**Task requirements**
Count the lines in the material that contain the string "small", matching case exactly. Reply with the number alone.

======== The records

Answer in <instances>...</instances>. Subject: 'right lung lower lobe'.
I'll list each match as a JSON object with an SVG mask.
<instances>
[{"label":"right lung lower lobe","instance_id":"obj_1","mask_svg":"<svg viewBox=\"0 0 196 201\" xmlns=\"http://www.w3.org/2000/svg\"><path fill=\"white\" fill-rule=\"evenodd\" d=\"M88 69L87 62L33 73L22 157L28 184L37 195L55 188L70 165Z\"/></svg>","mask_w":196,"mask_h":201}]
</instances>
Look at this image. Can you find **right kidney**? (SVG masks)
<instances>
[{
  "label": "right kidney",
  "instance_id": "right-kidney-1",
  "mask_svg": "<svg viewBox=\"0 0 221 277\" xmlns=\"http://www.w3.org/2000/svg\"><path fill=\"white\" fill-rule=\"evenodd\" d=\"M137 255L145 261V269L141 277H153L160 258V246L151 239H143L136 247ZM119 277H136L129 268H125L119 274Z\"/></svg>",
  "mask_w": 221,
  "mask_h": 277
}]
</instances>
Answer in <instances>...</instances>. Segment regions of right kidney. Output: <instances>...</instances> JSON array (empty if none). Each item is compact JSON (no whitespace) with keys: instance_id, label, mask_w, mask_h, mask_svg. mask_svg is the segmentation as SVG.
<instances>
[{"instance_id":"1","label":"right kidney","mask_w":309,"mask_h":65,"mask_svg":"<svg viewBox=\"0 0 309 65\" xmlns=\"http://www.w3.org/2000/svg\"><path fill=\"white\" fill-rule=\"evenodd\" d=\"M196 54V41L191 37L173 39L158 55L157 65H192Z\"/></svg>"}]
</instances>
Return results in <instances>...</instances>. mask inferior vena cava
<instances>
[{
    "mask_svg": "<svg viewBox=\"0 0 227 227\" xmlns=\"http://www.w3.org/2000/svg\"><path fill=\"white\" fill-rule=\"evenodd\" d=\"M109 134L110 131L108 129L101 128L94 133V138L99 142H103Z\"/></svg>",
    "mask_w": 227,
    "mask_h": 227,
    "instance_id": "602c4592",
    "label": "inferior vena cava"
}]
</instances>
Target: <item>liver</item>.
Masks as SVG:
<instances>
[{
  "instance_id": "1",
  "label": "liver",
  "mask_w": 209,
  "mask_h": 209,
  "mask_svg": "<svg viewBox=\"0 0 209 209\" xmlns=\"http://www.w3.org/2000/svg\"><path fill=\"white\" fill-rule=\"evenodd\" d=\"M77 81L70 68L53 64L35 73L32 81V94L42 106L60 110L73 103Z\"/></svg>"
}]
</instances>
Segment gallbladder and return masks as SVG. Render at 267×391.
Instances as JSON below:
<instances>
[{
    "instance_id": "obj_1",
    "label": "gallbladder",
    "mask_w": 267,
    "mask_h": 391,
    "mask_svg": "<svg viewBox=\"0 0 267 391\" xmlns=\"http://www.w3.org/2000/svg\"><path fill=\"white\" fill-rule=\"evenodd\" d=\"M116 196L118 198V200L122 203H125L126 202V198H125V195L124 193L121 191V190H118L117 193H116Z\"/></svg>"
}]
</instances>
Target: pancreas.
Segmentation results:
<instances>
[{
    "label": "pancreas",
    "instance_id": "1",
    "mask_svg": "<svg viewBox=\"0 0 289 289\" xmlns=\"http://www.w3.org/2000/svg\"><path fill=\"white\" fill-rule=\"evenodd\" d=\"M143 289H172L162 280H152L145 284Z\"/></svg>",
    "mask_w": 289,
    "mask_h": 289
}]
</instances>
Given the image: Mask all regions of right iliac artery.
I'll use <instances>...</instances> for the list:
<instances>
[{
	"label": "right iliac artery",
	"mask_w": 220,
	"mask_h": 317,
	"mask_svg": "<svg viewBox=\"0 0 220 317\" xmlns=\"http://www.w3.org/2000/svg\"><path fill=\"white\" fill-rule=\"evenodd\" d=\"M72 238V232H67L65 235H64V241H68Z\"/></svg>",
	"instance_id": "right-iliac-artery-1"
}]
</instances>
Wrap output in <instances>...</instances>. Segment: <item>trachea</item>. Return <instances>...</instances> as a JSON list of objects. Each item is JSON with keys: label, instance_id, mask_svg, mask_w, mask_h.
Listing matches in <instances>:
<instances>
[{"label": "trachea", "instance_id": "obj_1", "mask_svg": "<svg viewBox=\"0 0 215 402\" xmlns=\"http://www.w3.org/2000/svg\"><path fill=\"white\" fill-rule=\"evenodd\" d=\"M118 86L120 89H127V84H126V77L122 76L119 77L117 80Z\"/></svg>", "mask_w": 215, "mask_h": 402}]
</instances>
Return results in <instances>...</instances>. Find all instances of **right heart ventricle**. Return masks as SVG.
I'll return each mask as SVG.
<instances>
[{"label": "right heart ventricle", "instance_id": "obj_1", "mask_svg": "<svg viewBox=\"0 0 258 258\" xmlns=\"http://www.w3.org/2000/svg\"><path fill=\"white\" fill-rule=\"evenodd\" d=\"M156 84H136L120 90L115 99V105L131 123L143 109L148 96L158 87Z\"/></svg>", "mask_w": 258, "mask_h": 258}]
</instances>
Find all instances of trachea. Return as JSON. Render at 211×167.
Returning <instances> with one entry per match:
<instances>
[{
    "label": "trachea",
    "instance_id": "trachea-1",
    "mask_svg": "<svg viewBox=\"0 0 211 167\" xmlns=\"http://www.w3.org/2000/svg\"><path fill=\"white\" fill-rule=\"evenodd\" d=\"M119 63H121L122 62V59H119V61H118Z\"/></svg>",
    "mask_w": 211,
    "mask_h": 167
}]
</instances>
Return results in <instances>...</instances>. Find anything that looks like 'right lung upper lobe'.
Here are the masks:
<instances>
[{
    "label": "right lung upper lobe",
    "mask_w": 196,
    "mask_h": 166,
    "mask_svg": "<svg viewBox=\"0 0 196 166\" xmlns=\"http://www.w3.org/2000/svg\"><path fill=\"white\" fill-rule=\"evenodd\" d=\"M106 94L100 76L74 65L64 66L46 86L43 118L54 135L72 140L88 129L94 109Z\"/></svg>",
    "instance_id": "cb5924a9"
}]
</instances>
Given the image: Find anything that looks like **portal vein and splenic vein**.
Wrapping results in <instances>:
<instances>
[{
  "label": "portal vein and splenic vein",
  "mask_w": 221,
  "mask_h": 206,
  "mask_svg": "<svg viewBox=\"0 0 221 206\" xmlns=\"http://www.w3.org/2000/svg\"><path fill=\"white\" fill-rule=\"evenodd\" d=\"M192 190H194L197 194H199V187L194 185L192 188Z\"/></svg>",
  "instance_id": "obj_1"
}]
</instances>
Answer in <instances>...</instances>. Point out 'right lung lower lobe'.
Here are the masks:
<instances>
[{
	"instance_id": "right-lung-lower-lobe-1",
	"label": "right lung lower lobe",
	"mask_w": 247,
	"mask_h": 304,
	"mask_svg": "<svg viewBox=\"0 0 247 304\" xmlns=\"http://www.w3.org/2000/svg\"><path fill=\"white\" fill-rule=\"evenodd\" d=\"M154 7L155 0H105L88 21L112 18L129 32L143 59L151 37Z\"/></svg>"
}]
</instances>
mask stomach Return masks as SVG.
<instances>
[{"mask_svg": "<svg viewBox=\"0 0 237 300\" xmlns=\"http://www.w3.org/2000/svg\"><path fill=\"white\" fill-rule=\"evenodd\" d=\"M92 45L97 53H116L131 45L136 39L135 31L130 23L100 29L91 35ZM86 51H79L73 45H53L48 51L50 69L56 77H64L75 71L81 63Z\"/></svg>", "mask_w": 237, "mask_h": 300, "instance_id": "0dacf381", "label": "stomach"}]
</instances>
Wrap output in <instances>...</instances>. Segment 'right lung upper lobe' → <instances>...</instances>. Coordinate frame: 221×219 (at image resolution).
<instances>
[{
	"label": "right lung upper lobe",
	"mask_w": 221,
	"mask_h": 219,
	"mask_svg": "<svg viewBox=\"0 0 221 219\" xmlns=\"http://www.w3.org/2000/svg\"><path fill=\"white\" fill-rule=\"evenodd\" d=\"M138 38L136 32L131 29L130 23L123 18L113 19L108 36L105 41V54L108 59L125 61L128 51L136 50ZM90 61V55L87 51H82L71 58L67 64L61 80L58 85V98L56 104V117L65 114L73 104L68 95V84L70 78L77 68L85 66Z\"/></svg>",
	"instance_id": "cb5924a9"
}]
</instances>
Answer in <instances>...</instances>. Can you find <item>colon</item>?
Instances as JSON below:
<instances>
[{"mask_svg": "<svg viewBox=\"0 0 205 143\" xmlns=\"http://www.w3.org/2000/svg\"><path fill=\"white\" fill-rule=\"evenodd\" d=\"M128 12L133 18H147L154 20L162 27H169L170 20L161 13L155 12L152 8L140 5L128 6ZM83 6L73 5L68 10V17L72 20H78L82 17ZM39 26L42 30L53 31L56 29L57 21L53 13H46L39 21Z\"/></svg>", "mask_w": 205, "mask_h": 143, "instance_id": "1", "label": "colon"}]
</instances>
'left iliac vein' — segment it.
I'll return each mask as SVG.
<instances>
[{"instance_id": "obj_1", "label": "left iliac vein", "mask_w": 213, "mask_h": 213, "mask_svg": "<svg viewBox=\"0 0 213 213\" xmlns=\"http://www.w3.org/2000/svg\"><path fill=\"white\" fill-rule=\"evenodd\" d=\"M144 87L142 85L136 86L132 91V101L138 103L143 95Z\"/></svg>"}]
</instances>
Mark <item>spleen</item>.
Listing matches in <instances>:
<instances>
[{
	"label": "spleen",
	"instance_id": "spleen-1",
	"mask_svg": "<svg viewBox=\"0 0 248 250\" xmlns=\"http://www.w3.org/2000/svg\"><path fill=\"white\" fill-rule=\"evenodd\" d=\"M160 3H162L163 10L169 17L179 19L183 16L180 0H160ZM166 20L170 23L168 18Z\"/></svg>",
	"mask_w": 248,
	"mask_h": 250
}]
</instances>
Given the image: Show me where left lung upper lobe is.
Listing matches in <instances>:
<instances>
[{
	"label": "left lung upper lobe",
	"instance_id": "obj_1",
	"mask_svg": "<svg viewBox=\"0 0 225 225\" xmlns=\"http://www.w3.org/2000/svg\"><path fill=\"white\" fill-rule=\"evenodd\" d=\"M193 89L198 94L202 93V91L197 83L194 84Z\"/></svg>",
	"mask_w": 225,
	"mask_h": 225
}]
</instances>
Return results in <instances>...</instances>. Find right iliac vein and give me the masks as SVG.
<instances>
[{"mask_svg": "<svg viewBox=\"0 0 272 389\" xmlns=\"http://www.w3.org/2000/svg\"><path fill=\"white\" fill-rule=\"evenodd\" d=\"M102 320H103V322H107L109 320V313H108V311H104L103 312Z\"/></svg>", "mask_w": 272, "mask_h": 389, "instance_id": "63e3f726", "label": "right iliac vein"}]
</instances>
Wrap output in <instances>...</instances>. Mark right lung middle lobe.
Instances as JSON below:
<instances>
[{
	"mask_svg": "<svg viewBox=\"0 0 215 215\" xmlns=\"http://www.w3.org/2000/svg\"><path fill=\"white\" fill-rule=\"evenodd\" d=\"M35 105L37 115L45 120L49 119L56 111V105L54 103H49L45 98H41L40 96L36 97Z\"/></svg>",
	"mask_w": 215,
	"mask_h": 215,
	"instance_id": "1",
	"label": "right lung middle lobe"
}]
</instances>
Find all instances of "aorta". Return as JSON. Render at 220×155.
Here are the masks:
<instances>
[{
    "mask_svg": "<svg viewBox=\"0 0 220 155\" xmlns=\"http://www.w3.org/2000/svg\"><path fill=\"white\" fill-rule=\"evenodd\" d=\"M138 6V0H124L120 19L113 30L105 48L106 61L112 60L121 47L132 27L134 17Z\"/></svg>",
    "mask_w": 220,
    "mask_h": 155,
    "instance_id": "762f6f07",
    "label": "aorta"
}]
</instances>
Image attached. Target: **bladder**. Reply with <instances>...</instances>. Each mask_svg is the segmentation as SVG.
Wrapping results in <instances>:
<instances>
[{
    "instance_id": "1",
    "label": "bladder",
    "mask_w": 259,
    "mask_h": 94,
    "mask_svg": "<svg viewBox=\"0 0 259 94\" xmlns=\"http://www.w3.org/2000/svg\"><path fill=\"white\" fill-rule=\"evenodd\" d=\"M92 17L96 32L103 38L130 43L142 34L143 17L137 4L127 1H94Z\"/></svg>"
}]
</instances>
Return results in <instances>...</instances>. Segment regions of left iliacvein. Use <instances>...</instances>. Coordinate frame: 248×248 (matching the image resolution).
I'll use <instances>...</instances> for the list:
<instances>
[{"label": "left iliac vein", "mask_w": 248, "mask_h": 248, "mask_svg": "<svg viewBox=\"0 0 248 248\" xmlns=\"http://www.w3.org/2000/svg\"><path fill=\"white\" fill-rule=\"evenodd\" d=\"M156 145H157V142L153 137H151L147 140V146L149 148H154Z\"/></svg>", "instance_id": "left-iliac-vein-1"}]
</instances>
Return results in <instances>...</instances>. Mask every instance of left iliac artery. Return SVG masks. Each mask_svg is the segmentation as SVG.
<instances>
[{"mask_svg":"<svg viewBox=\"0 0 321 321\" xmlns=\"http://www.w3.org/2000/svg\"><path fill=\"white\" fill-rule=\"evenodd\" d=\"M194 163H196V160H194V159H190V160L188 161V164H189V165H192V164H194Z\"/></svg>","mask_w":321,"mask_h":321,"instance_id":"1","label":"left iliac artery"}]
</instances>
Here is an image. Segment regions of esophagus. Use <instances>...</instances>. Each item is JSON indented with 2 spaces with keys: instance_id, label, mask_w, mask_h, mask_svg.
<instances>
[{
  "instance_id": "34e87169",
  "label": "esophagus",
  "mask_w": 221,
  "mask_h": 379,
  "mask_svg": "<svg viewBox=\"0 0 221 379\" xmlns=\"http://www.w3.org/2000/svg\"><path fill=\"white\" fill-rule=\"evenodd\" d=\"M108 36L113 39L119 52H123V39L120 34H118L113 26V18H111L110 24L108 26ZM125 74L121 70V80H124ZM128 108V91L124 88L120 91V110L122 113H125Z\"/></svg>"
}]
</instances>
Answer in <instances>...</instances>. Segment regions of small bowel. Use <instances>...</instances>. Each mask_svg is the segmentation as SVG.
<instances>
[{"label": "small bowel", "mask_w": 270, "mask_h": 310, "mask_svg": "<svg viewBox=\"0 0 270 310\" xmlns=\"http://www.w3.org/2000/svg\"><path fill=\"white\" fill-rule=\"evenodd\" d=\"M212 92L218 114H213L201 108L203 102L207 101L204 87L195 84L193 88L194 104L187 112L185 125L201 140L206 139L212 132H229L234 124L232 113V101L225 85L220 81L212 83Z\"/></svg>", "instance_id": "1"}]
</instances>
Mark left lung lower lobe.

================

**Output**
2